I have a database, that isn’t really fast, and I have a big CSV of about 65000 rows. I need to crosscheck these for existence and to update the database when needed.
- In the CSV, there is a column that contains the database IDs. It is always a 1:1 relationship.
- The CSV may hold new input for the database, so it can happen that there are no DB entries for it.
- I cannot loop through the CSV and check each row, because it is too slow.
- Getting all results from the database at first and storing them to loop through every time won’t work, because that will pull alot of RAM.
How can I do the following:
- Check if a row in the CSV has a database entry. If so, write it away to another CSV file.
- If the row has no database entry, write it to a different file.
- Keep the timespan within 5 minutes, preferably shorter.
The CSV has alot of columns (for example 70), but I only need column 5 for crosschecking the IDs. I have tried to first loop through the CSV file and then check it with the database, but that is too slow. It can take over 10 minutes. I have also tried to get all entries from the database, and loop through those. Withing the loop, run through the CSV (using a BufferedStream), and checking it. This does decrease the time significantly (5 min max.), but will not be able to record the entries that do not exist in the database.
Is there any way I can do this while keeping the speed up?
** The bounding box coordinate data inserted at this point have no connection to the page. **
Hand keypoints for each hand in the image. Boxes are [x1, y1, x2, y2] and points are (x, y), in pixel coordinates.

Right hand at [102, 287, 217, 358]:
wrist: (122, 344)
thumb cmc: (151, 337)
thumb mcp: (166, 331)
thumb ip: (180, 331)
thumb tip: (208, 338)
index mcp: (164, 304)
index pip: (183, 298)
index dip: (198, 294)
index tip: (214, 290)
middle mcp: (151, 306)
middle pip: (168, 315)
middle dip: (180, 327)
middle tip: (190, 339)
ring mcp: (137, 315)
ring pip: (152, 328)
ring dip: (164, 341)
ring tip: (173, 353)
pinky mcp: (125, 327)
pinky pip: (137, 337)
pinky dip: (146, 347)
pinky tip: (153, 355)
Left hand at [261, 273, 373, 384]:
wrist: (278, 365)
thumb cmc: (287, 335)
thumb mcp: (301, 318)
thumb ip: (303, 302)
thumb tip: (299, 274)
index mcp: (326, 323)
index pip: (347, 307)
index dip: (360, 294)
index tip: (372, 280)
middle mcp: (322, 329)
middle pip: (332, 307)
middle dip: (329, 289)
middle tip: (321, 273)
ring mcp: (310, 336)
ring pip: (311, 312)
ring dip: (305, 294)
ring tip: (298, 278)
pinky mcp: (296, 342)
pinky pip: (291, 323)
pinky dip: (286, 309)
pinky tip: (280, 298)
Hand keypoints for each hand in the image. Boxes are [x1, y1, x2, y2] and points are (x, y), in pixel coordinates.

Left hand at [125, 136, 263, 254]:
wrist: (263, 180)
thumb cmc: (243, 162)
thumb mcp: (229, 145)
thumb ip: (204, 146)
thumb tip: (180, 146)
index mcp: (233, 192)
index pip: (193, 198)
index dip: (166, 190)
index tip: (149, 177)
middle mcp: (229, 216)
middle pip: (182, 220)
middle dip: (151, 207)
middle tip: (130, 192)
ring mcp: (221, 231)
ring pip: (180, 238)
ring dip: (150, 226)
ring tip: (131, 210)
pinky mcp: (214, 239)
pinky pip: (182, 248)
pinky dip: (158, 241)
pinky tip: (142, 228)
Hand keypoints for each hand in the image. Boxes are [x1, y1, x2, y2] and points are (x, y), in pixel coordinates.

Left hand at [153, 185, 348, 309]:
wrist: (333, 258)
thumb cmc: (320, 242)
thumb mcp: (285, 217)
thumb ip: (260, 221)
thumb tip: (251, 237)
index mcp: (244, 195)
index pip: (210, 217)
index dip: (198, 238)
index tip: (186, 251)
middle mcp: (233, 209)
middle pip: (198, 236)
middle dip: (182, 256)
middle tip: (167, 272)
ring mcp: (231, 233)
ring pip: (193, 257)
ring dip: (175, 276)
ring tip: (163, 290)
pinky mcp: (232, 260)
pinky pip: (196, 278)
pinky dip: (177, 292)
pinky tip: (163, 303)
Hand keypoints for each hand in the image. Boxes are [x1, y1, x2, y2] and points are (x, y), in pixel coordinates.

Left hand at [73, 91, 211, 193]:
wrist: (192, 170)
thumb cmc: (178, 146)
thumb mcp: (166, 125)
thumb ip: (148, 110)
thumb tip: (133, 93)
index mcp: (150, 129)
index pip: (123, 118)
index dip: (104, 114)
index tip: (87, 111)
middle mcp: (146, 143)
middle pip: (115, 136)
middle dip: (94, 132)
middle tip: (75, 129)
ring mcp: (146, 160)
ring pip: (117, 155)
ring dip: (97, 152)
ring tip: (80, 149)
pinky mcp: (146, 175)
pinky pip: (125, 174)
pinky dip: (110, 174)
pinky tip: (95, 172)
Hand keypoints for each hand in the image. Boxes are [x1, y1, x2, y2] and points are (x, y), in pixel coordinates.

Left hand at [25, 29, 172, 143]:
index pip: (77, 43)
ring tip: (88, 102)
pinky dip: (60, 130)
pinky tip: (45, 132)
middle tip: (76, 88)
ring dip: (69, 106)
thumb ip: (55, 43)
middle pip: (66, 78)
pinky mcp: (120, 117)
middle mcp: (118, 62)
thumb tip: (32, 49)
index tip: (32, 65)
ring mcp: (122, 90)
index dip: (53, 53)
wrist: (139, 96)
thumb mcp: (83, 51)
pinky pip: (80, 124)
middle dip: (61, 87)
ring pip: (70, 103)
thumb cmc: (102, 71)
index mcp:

Late answer, but I have fixed it this way: I am pulling the CSV columns that I need into a
DataTable. Then I fetch all rows that I need to check (it has a certain number I can filter on), and run through those database rows. Each row will check for the corresponding ID in theDataTableand put the data in a new CSV. After that, the row in the DataTable will be deleted. In the end I have a CSV with rows that do exist and will be imported into the system, and a DataTable that will be exported to a CSV with rows that need to be added.Thanks for Gregory for helping me getting on the right track.